3. Mijn derde punt is, DAT IK NIET ZAL ONTKENNEN, MAAR VEELEER ROEMEND ZAL TOEGEVEN, DAT HET EVANGELIE MET DE TOEKOMST HEEFT TE MAKEN. Al is het ook niet uitsluitend een openbaring voor verre tijden, toch is het vol heerlijke verwachtingen en schitterende vooruitzichten betreffende de dingen, die komen zullen.
Het Evangelie van Jezus Christus heeft te maken met het leven van een jongeman in zijn geheel. Als je Jezus Christus aanneemt, dan zul je Hem niet slechts vanavond bezitten, maar het geloof, waarmee je Hem aanneemt, zal zijn uitwerking hebben op je gehele bestaan in tijd en eeuwigheid. Beste jonge vrienden, als je wordt gered, terwijl je nog jong bent, dan zul je ondervinden, dat de godsdienst een uitnemend voorbehoedmiddel tegen de zonde is. Wat een zegen is het, niet besmeurd te zijn met de modder van Sodom, en nooit onze beenderen gebroken te hebben door een dadelijke zonde. Velen, die van een misdadig leven zijn verlost, zullen niettemin hun leven lang kreupel zijn. Uit de maalstroom van het kwaad gered te zijn, is een reden tot grote dankbaarheid, maar ervoor bewaard te zijn, is beter.
Het is een dubbele weldaad, als de genade van God over ons komt, wanneer wij nog niet besmet zijn door de onreinheid van de wereld, en niet tot buitensporige uitspattingen zijn gekomen. Boven alles is het goed, dat het hart vernieuwd is, voordat losbandige gewoonten het gestel hebben ondermijnd, en toegefelijkheid aan zichzelf de ziel heeft bedorven. Voorkomen is beter dan genezen, en de genade doet beide. Dank God, dat je nog jong bent, en bidt ernstig, dat je nu de genade mag ontvangen om je pad zuiver te houden door daarop acht te geven overeenkomstig Zijn Woord.

* _DATASETRECORDS_
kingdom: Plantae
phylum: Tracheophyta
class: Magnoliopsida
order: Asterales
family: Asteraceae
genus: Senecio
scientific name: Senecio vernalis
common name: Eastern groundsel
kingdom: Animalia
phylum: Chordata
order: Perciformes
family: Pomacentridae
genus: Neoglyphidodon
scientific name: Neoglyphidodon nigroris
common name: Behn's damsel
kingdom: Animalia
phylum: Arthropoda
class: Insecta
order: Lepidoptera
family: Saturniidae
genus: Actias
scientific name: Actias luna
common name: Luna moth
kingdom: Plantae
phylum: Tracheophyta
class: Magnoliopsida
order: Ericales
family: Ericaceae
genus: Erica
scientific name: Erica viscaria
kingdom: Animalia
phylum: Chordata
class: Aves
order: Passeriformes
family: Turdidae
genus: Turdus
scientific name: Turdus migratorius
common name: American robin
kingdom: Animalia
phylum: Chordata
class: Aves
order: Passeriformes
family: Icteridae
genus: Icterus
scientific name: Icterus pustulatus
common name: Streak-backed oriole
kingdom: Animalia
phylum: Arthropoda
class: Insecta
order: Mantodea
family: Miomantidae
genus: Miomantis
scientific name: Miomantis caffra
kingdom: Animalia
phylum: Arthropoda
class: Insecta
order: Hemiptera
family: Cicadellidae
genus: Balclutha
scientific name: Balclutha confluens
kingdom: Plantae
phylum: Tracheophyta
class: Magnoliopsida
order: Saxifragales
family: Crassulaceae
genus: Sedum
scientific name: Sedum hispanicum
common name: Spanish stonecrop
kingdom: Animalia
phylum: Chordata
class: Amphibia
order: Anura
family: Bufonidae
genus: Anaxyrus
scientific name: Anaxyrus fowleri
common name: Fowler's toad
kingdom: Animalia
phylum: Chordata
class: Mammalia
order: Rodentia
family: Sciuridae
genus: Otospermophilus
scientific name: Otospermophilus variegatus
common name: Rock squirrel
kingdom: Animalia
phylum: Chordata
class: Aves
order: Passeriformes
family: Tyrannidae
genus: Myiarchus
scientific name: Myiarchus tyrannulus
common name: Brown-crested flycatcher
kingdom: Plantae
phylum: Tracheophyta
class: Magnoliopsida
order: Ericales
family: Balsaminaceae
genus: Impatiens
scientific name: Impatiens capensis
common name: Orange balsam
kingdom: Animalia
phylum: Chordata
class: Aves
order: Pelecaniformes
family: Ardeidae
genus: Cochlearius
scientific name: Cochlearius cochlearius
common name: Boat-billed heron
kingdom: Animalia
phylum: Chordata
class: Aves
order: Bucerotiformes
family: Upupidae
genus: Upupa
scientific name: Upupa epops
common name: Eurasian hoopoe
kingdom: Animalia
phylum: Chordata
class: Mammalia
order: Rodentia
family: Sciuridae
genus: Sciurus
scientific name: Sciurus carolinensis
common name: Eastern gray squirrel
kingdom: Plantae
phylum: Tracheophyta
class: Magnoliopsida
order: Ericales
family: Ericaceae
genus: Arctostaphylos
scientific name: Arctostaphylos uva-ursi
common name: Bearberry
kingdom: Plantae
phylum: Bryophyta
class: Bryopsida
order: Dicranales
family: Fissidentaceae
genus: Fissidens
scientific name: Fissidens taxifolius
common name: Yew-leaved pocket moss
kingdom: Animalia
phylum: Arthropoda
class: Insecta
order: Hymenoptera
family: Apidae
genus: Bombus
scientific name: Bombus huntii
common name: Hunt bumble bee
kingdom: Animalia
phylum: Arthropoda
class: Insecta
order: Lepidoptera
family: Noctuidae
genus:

* _TAAKVEREISTEN_
Neem uit de brontekst over het evangelie woordelijk het gedeelte over vanaf "3. Mijn derde" tot en met "die komen zullen.".

* _SCHRIFTELIJK ANTWOORD_
3. Mijn derde punt is, DAT IK NIET ZAL ONTKENNEN, MAAR VEELEER ROEMEND ZAL TOEGEVEN, DAT HET EVANGELIE MET DE TOEKOMST HEEFT TE MAKEN. Al is het ook niet uitsluitend een openbaring voor verre tijden, toch is het vol heerlijke verwachtingen en schitterende vooruitzichten betreffende de dingen, die komen zullen.